In the 1980's I had a dark room where I would enlarge and develop 35MM prints taken with my SLR camera. To this day I have boxes and boxes of negatives from shots around the world, taken over several decades. Unfortunately, I have no way to sort or search these effectively. When Kodak released their first, and archaic with no flash, Digital Science consumer camera in the late 1990's I instantly jumped into a new revolution. Now I could name my photos and have them searchable and pulled up instantly on my PC. Back in the days when the internal camera memory could only hold 16 to 30 photos, naming them was a trivial process. Nearly 10 years later, my current camera sees 512MB and 1GB SD cards, and holding hundreds of photos on a single card. Naming them becomes an impossible task. Picasa does a decent job with importing them and letting me name and create folders, but I still wish for photo specific naming based upon a location where they were shot, which is typically how I like to organize photos. Expensive SLR cameras have GPS connection options, but these are mainly used for insurance company or survey applications where precise location is important. I just need to take the latitude and longitude numbers, bounce them off a database to determine a city or street name and name the image file accordingly.

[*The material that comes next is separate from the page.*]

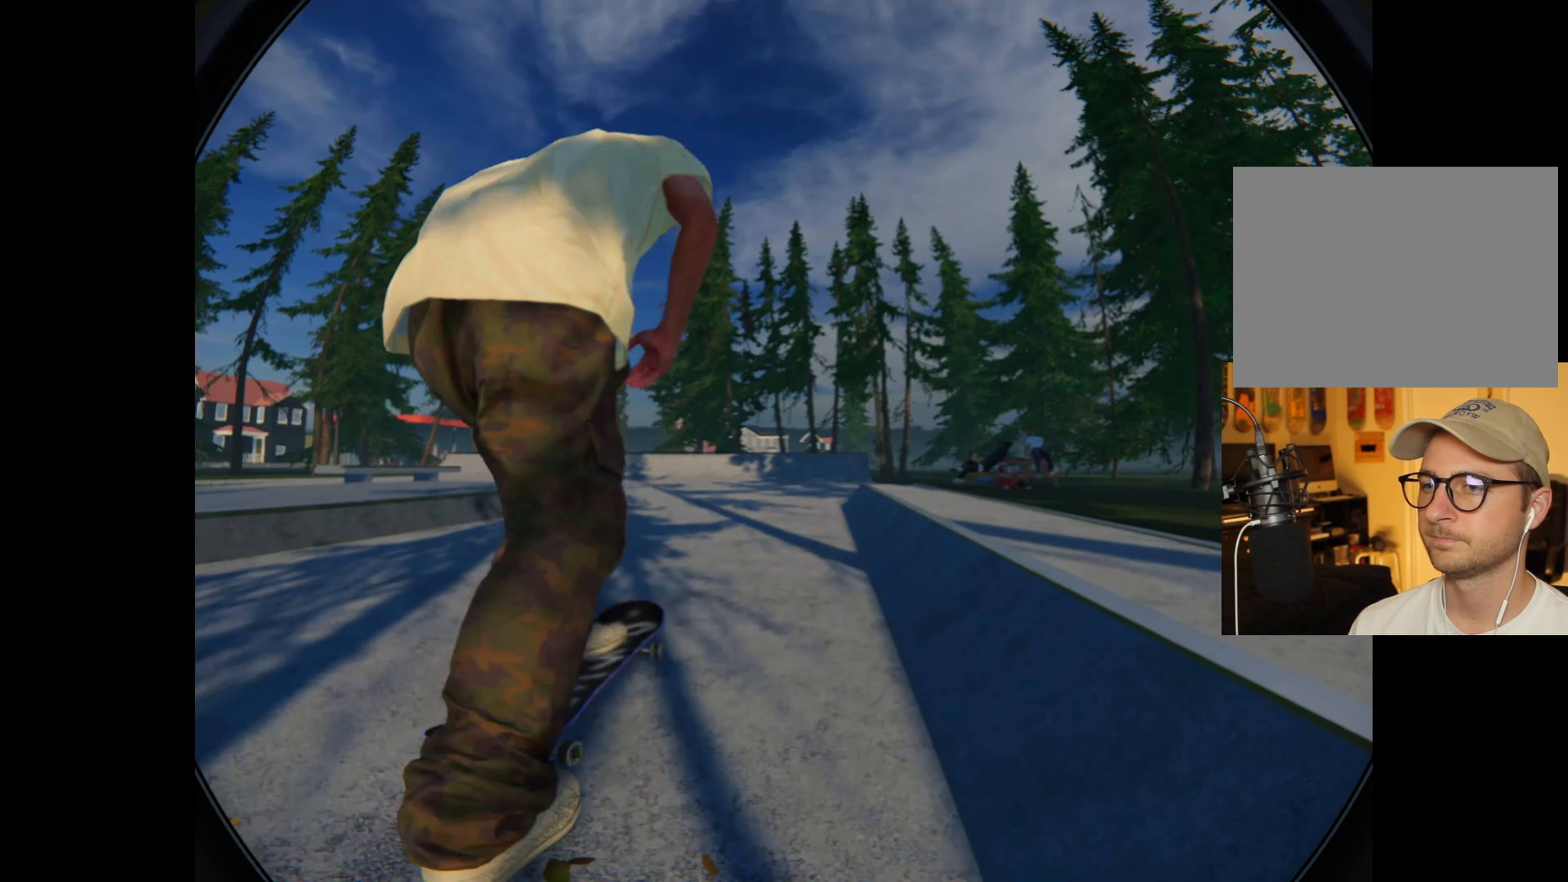
{"dt_ms": 500, "buttons": [], "left_stick": "center", "right_stick": "center", "events": [[183, "A", "up"]]}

This would seem to be a relatively simple consumer application. Today, it does not exist. The closest thing, Riya.com uses logic to scan photos for faces it recognizes, after you initially name them, or the text of a street sign to automate the indexing. This is great for people but is not for every shot or location that you take. It will be many years before object recognition software could identify a building and map it back to a location.
New in their spring lineup for 2006, the Kodak V610 dual lens camera has a 10X optical zoom, a 2.8" LCD and 6.1 mega pixel CCD along with a Bluetooth radio inside its svelte chassis. This yet-to-be seen Bluetooth option is used to transfer images from your camera to your PC, but this would be an extremely tedious process for a six-mega pixel image with their large file size. A better application, and one mentioned as feasible by Jens Hinrichsen, a Kodak marketing manager, would involve a "pull" operation rather than a "push" or output operation. Since every mobile phone in America is mandated to have location information for Emergency 911 calling, the camera could request a data transfer of the last know coordinates form the phone and place them within pre-existing EXIF data fields for lat/longitude location information. Now this would require a firmware upgrade to the camera to modify the object push control and add a software button or two to request the location manually, but that's not the hard part. Carriers, especially Verizon, have crippled the mobile phone "standard" Bluetooth stack to only allow headset and hands free profiles. Exchanging photos just as Kodak mentions on their web site is not even supported on the majority of handsets. Using the mobile phone as an inexpensive GPS receiver to give you location data is out of the question.
Listen up carriers, quit crippling the Bluetooth stack in our mobile phones to allow features, such as this, that benefit your consumers!